In an earlier post, I mentioned my confusion when I was asked by Ed Gordon to consult for a “Commission on the Future of Assessment” he is convening. The first meeting of this commission is to happen in June and I am now expected to write a few pages based on a mini-conference held last Monday (April 11, 2011) at Teachers College. A longer paper is to be written later.
The mini-conference brought together Robbie McClintock, Ray McDermott, Kathryn Anderson-Levitt and half-a-dozen recent doctorates (Gus Andrews, Alex Posecznick) and students. A grand intellectual time was had by all, and I will be writing about various highlights of the conversation in future blogs entries.
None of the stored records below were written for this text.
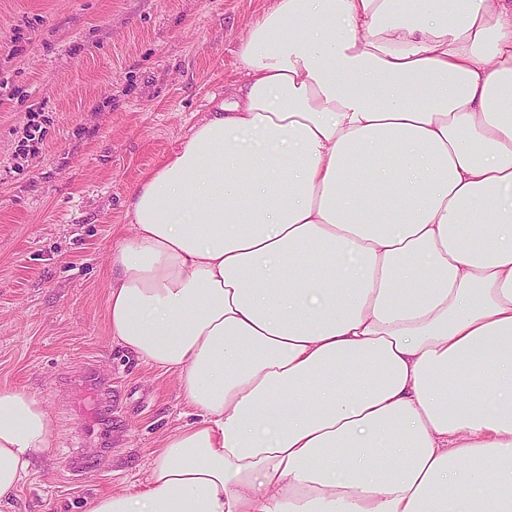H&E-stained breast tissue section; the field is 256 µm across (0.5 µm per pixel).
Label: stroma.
Instances as JSON below:
<instances>
[{"label":"stroma","instance_id":"obj_1","mask_svg":"<svg viewBox=\"0 0 512 512\" xmlns=\"http://www.w3.org/2000/svg\"><path fill=\"white\" fill-rule=\"evenodd\" d=\"M271 0H0V386L51 415L11 512H82L145 482L185 424L177 377L112 340L109 256L131 231L130 194L238 77V50ZM46 118L29 154L30 113ZM93 365L119 396L61 388ZM109 431L99 464L72 474L78 427Z\"/></svg>","mask_w":512,"mask_h":512}]
</instances>
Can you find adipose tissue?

For today, I want to muse about one theme to which we kept coming back: who is our audience? Are we addressing each other, sympathetic anthropologists, students (“the choir”)? Are we addressing Ed Gordon who convened us? The Educational Testing Service that is funding the commission and is, of course, a most powerful designer of tests and other means to assess large populations? The universities and other institutions that buy the tests or their results, and that may also shape mass assessment, whether directly (through, for example, their admissions practices), or indirectly (through research and other activities that justify or interpret assessment)? The “policy makers,” an altogether opaque “group” (?) who propose programs to deal with what the test results appear to reveal? The politicians who may or may not accept what policy makers propose? The tested people, or their parents or guardians, who organize their life around future test taking, of past test results?
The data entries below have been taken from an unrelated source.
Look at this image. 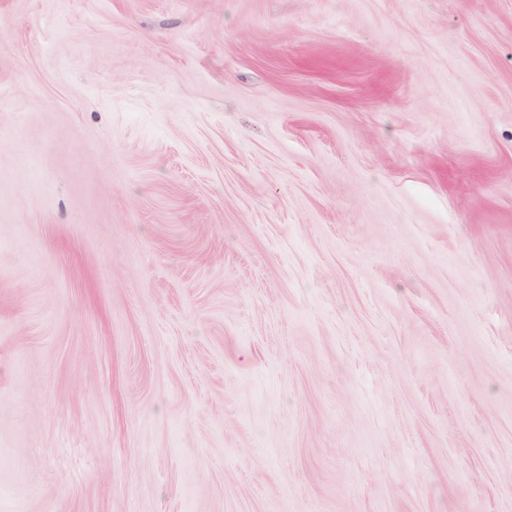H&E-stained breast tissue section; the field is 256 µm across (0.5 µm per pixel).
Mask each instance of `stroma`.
Segmentation results:
<instances>
[{
  "label": "stroma",
  "instance_id": "35a3bbf8",
  "mask_svg": "<svg viewBox=\"0 0 512 512\" xmlns=\"http://www.w3.org/2000/svg\"><path fill=\"white\" fill-rule=\"evenodd\" d=\"M512 0H0V512H512Z\"/></svg>",
  "mask_w": 512,
  "mask_h": 512
}]
</instances>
Those who know my recent work as it has been influenced by students like Jill Koyama or Gus Andrews will recognize in this paragraph a very sketchy sketch of a “network” in what may be Latour’s sense. In this network each node (which is itself a complicated network) is constrained by what happens elsewhere and constraints what can happen there. Together, they may constitute what Ray McDermott and I talk about when we write about “the School America builds” (1998).
Ah! The pleasures of analysis!
This leaves us with the practical problem: Given our position in the network (some backwater of the research university), who will even notice that we have spoken? Where should we stand so that we will have a better chance not only to be heard, but also listened to?
This, of course is a general and classical problem for anthropologists. Different anthropologists, from Boas to Margaret Mead, to Geertz (to mention only some who are now part of the history of the field), have given very different answers and entered very different publics–or withdrawn from them. As faculty in schools of education, all of us have had to accept, mostly willingly I would say, the position of spokesperson about anthropology or philosophy to an audience of students, and some faculty colleagues, whose main concerns are with action in the world beyond the analytic or interpretive action most typical of academic researchers. It is said that some of our colleagues in academic anthropology argue that anthropology should not be “applied” and that, I guess by implication, anthropologists should not address the public.
Many anthropologists disagree with this. The American Anthropological Association regularly passes resolutions on the hot political topic of the day. But we are talking here about doing much more than that. We are talking about entering ongoing conversations about assessment with professionals and political actors of all types and, potentially, or inevitably, run the risk of being co-opted back into what we criticize. We are talking about changing discourses and, we hope, practices not mainly in classrooms and local schools, but rather at the level of the governmental institutions that control what is to be known legitimately about individual schools, teachers and, of course, students. We are talking about entering the political fray and finding a way to be listened to.
We certainly did not find out how to do this. But we need to keep addressing the issue.
On ‘”policy makers,” an altogether opaque “group” (?)’ who may comprise part of our audience, in the realm of U.S. higher education we established that we ourselves, faculty members, are part of that group. Faculty still set the admission criteria and the norms for assessing students. For instance, although UC Santa Cruz abandoned narrative grading circa 2000 in response to student pressure, the actual decision was made by the faculty in the form of the Academic Senate. Even campus accreditation still operates as peer review by a voluntary collection of universities, and although the regents would be the final arbitrators of a decision to opt out, faculty have a voice on the criteria by which a university will be accredited. This may not be true in other countries, certainly not in France per Christine Musselin’s books, but what ETS cares about (and if they paid, are they not our ultimate audience?) is U.S. higher education.
As for K-12, legislators and state and local school boards appear to hold the power. Did we not used to say that university expectations shaped the curricula of (academic) high schools, though, which in turn influenced middle and primary schools? Is that point completely irrelevant now in an era of competitive comparative test results?